Pubblichiamo con piacere questo scritto di Paola Baratto dedicato a Renzo Baldo, figura eclettica e centrale della cultura bresciana nel dopoguerra e presidente onorario della Commissione Cultura Fondazione Clementina Calzari Trebeschi.
Letteratura…
Non è, certo, la prima cosa che viene in mente parlando di Brescia. Eppure…
Eppure, tra città e provincia, si scrive e si pubblica (magari, questo, con più fatica) davvero molto. Tanto che sarebbe difficile elaborare una stima.
Ma, se il marchio Mib significa anche “radici”, ovvero memoria e continuità, in ambito letterario non si può prescindere dalla figura di Renzo Baldo, indiscusso punto di riferimento nel dibattito culturale e civile della città (nel 2005, l’amministrazione Corsini gli conferisce il “Grosso d’oro”).
Nel gennaio di quest’anno, quasi a suggello del novantesimo compleanno (ma chi lo conosce sa quanto sia refrattario all’autocelebrazione), ha pubblicato “Percorsi metrici” (Edizioni Progetto Cultura). Un testo motivato non tanto da tentazioni narcisistiche (ci tiene a sottolineare l’autore), ma dal “tranquillo desiderio di lasciare un “documento”. O meglio, una testimonianza d’un percorso di vita fatto “a tu per tu con le lettere”.
Recuperando quanto uscito dal 1986 al 2008 (ma alcune poesie risalgono al 1936) e con l’aggiunta d’una raccolta inedita, il libro ci “consegna” la figura di Renzo Baldo in tutte le sue sfaccettature: insegnante e musicista, poeta e musicologo. Tante vocazioni, ma un’unica strada diritta, senza astute scorciatoie o inversioni di rotta dettate da convenienze.
Rigorosa coerenza e integrità intellettuale mai ostentate, insomma. Dietro un’apparenza schiva e riservata (molto “mib” in questo…), Renzo Baldo rivela da sempre grande disponibilità al confronto con le nuove generazioni. Chi è stato suo alunno, infatti, ricorda un’autorevolezza esercitata con discrezione e pudore.
E’ severo lo sguardo del Baldo sulle società umane. Ma ironico il suo versificare. Caustico, talvolta. Preferisce il registro grottesco, non scivola nella scontata retorica.

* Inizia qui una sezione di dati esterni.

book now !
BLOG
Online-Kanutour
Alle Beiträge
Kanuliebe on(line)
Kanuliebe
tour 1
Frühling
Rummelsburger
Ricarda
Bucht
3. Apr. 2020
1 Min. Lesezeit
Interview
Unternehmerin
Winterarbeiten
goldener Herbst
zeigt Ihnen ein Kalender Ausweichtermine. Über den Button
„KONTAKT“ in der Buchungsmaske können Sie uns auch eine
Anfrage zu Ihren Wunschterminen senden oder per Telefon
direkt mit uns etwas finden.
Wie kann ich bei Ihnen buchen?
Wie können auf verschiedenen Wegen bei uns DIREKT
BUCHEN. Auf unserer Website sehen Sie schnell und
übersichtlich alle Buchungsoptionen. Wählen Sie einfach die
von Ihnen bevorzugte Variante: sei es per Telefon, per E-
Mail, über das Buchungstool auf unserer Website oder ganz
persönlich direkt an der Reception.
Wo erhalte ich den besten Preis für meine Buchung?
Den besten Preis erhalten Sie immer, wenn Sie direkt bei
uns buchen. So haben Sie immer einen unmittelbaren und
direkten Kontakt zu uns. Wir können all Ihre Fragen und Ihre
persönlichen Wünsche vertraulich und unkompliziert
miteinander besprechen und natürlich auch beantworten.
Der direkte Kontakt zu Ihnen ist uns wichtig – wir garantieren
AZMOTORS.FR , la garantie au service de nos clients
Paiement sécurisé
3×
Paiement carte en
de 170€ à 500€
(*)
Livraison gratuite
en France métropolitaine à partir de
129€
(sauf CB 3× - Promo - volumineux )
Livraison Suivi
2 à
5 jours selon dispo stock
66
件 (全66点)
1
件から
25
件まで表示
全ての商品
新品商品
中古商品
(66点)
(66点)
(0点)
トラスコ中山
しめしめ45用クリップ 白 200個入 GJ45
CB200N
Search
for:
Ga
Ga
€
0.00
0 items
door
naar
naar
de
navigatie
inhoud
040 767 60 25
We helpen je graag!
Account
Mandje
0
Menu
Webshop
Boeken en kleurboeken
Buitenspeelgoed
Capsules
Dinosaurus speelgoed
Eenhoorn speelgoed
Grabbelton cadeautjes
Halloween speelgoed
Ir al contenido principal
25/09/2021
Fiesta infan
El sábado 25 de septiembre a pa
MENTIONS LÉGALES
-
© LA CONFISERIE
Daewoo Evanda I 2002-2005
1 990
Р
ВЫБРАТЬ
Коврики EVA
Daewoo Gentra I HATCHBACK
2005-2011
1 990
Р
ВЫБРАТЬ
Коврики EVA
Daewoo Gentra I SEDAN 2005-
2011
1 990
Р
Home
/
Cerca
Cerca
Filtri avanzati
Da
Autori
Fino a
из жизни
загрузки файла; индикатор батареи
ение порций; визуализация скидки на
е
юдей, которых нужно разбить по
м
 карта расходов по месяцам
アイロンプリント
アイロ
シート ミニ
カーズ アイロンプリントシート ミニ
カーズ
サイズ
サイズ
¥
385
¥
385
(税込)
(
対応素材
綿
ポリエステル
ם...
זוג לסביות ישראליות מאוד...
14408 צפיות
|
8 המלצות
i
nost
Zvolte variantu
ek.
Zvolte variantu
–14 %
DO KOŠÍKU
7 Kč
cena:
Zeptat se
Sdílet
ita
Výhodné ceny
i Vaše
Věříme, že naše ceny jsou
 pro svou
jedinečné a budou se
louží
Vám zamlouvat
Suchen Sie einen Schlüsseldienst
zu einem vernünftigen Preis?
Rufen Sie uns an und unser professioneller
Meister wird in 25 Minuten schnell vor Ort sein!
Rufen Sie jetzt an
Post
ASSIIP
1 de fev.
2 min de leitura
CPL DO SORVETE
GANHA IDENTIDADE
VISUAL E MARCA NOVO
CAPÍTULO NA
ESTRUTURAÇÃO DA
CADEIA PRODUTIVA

Dalla prima all’ultima pagina di “Percorsi metrici”, si percepisce, chiaro, il disincanto quasi congenito di chi non si è mai fatto abbagliare dai nascenti idoli delle folle, né in passato né ora (“Nuovo Bismarck” è datata 1936 ma la sua eco arriva fino a noi). Ma neppure sedurre dal nascente consumismo incarnato dal Boom economico, da cui “filtra sottilmente il sentore/di una nuova barbarie”.
Ama la musica Renzo Baldo (un pomeriggio al mese suona il pianoforte per gli amici), ama il cinema. Ma è alla scrittura che affida quella possibilità di riscatto che nella vita reale sfugge.
“Abbarbicati alle parole/no, ancor prima/al foglio bianco” scrive in “Tra gli intrichi”: “coltiviamo la speranza (…)/che qualche spiraglio si apra/ad intendere/e ad essere intesi”.
Si ha l’impressione, tuttavia, che il suo scetticismo nei confronti degli uomini di potere e delle vanità umane sia tentato dal sottile desiderio d’essere sorpreso, prodigiosamente smentito. Un pessimismo col beneficio del dubbio? Forse, è solo l’idea che la vita, suo malgrado, valga la pena d’essere – se non vissuta – perlomeno scritta.
Paola Baratto
Potrebbe sembrare banale o interpretato come dovuto, un mio commento a questo post, ma la cosa ha ben poca importanza. Devo confessare che ho molto apprezzato lo scritto di Paola Baratto, sia per come ha felicemente inserito un poco di spirito “MiB” ma ancor di più per la personale lettura che ha dato origine alla parte finale “Si ha l’impressione, tuttavia, che il suo scetticismo nei confronti degli uomini di potere e delle vanità umane sia tentato dal sottile desiderio d’essere sorpreso, prodigiosamente smentito. Un pessimismo col beneficio del dubbio? Forse, è solo l’idea che la vita, suo malgrado, valga la pena d’essere – se non vissuta – perlomeno scritta.”